What the exercise asks:
Copy the passage on drying log timber between "Green logs will" and "timber to dry.", inclusive.

Document passage:
·····

With the exception of fungal or insect kill timber, Dead Standing timber should be harvested as close to green as possible to ensure the best product. The longer trees stand in the forest, particularly with the bark on, the more susceptible they are to decay. In the instance of fungal or insect kill dead standing timber should only be harvested once the tree has dried sufficient to ensure the insects or fungus no longer contaminate the tree.
Another aspect of dead standing timber that must be considered is the moisture content of the timber. Moisture content will vary from one log to the next depending on the length of time the tree has been dead. Having consistent moisture content below 19% in you r logs is essential to minimizing the shrinkage and setting of log walls. Moisture meters should be used to verify moisture content of dead standing trees the same as with green harvested trees to ensue a consistently dried product.
Green logs will require some type of drying method in order for it to meet industry standards of 19% moisture content. Typically this involves removing the bark, rough sizing the log and then kiln drying, curing or using a hybrid of the two. Kiln drying involves forced heating and air movement to dry the material. Curing means allowing the log to air dry. Kiln drying is much faster but typically does not result in as consistent of a moisture content throughout the log. Curing requires a longer period of time but typically results in a more consistent moisture content throughout the log. Curing can be a challenge for many mills due to the large amount of inventory necessary to allow sufficient time for the timber to dry.
A “Green” harvested log processed correctly and cured will result in a log home that is consistent in its moisture content through and through minimizing shrinkage as a result of acclimatization drying. With “Green” cured logs you can be confident the logs are in excellent condition and have not began to decompose or been exposed to unnecessary stresses. Also, when you begin construction you know your home is ready to build because your manufacture will have readily available inventory that has been air dried over a long period of time.

·····

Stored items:
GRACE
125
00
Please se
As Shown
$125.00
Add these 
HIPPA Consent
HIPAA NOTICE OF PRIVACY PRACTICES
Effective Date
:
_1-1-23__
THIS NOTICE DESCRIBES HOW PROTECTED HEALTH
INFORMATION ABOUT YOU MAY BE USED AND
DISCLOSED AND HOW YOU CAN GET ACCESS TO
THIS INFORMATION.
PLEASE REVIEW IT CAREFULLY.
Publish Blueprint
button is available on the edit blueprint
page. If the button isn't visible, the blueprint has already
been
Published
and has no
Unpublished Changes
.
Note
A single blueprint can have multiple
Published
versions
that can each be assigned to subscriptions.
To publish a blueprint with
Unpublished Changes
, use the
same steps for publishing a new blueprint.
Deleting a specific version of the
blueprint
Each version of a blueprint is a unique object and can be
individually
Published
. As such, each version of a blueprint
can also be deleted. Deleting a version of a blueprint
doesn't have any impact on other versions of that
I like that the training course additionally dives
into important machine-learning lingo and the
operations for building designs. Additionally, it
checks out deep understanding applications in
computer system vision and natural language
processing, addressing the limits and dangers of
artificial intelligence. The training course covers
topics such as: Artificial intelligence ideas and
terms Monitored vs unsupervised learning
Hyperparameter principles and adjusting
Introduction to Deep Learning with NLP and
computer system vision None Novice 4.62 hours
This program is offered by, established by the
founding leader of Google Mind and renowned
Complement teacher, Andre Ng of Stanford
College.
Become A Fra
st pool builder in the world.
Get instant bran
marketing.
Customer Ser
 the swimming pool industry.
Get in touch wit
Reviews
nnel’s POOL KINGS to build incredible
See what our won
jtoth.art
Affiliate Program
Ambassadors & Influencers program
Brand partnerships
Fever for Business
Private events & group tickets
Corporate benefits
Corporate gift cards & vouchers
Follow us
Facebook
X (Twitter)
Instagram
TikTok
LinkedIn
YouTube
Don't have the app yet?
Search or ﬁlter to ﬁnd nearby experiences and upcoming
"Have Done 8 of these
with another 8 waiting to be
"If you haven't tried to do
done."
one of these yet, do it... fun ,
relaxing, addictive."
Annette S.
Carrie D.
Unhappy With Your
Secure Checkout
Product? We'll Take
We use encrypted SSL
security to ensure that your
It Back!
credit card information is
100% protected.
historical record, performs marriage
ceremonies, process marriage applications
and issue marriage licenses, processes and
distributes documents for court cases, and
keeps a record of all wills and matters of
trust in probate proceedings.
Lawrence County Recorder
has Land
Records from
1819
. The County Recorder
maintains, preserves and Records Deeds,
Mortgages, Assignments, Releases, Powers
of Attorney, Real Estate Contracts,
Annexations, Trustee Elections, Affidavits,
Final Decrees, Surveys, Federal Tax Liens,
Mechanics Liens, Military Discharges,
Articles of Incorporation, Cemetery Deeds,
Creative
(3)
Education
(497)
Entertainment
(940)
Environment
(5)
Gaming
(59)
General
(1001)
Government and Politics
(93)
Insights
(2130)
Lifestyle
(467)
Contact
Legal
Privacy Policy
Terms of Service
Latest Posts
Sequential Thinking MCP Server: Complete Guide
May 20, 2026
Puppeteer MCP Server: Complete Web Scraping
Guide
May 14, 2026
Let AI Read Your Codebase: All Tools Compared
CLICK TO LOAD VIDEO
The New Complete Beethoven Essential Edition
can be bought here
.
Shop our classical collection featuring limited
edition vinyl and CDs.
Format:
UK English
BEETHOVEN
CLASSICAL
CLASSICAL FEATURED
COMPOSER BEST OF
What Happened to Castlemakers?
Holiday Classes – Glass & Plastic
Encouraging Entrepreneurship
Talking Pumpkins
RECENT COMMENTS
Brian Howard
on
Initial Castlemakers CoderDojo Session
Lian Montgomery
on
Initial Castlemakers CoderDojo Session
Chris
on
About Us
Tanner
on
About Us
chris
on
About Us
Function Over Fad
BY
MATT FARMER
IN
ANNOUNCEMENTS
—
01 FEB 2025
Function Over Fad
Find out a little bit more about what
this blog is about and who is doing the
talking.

·····

Answer for the task:
Green logs will require some type of drying method in order for it to meet industry standards of 19% moisture content. Typically this involves removing the bark, rough sizing the log and then kiln drying, curing or using a hybrid of the two. Kiln drying involves forced heating and air movement to dry the material. Curing means allowing the log to air dry. Kiln drying is much faster but typically does not result in as consistent of a moisture content throughout the log. Curing requires a longer period of time but typically results in a more consistent moisture content throughout the log. Curing can be a challenge for many mills due to the large amount of inventory necessary to allow sufficient time for the timber to dry.